Michael Schumacher ist mit dem vierten Platz wieder der Sprung aufs Podium verwehrt geblieben. Es wäre das erste seit seinem spektakulären Comeback ins Formel 1-Renngeschäft gewesen. So hat Schumacher immerhin gepunktet – und sich mit einem Überholmanöver hervorgetan.
Sein später vom Rennpech verfolgter Kollege nicht minder, denn auch Nico Rosberg konnte sich zu Rennbeginn mit einem großen Überholmanöver gegen keinen geringeren als Lewis Hamilton durchsetzen. Mercedes sieht sich gut gerüstet – für das Saisonfinale und vor allem für die kommende Saison, wenn man wieder ganz oben mitmischen will.

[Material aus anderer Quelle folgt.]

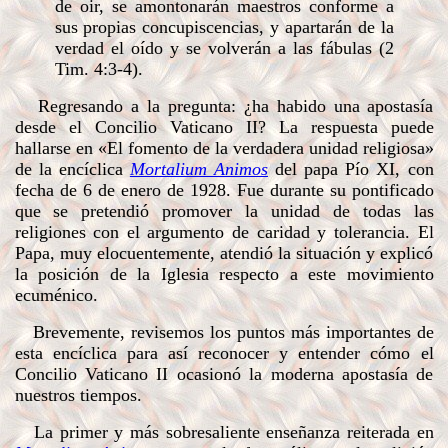
de oir, se amontonarán maestros conforme a
sus propias concupiscencias, y apartarán de la
verdad el oído y se volverán a las fábulas (2
Tim. 4:3-4).
Regresando a la pregunta: ¿ha habido una apostasía
desde el Concilio Vaticano II? La respuesta puede
hallarse en «El fomento de la verdadera unidad religiosa»
de la encíclica
Mortalium Animos
del papa Pío XI, con
fecha de 6 de enero de 1928. Fue durante su pontificado
que se pretendió promover la unidad de todas las
religiones con el argumento de caridad y tolerancia. El
Papa, muy elocuentemente, atendió la situación y explicó
la posición de la Iglesia respecto a este movimiento
ecuménico.
Brevemente, revisemos los puntos más importantes de
esta encíclica para así reconocer y entender cómo el
Concilio Vaticano II ocasionó la moderna apostasía de
nuestros tiempos.
La primer y más sobresaliente enseñanza reiterada en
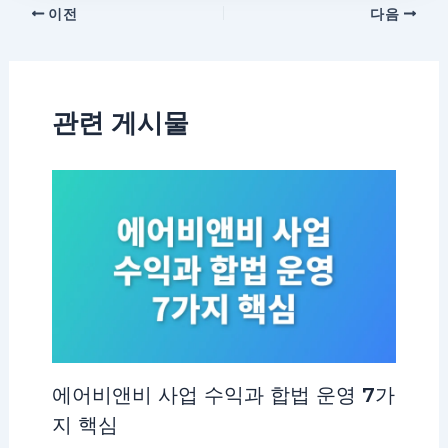
이전
다음
관련 게시물
에어비앤비 사업 수익과 합법 운영 7가
지 핵심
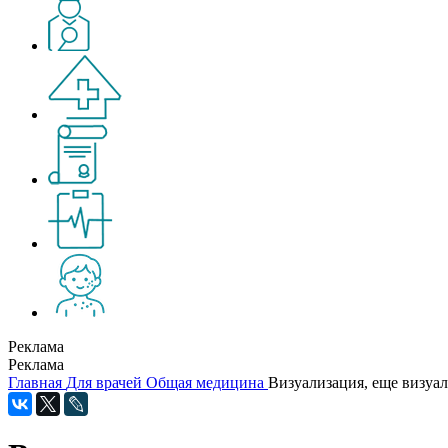
Реклама
Реклама
Главная
Для врачей
Общая медицина
Визуализация, еще визуал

Renault: Punkte und Gerüchte
Im Hause Renault ist der GP in Südkorea im Grunde so gelaufen, wie viele andere Rennen auch. Robert Kubica hat einen fünften Platz erkämpft und gepunkte, Vitaly Petrov hingegen ist trotz einer sehr achtenswerten Rennleistung, die ihn aus dem hinteren Feld in die Punkteränge führte, gescheitert.
Das Ergebnis führt zu ausnehmenden Spekulationen um beide Fahrer. Robert Kubica wurde mit Ferrari in Verbindung gebracht, offenkundig als Ersatz für Felipe Massa, der im Schatten von Fernando Alonso seine Runden dreht. Doch das hat der Pole zunächst dementiert. Vitaly Petrov steht dem Vernehmen nach wieder / immer noch auf der Abschuss-Liste.
Lotus schnuppter Höhenluft
Wieder hat es nicht ganz gereicht für den Rennstall von Lotus. Unter dem Strich steht ein dreizehnter Platz und ein Ausfall für den Auftritt in Südkorea. Doch der Rennverlauf hatte dem Team durchaus mehr in Aussicht gestellt, doch Jarno Trulli musste seinen Rennwagen früher abstellen, als erhofft.
So blieb nur der gute Platz von Heikki Kovalainen. Und die Aussicht auf mehr. Denn Lotus ist das Team unter den Neulingen, dem von Anfang an durchaus hochfliegende Ambitionen zugesprochen wurden. Nach und nach ist es dem Rennstall gelungen, sich nach vorn zu arbeiten – 2011 soll noch mehr folgen.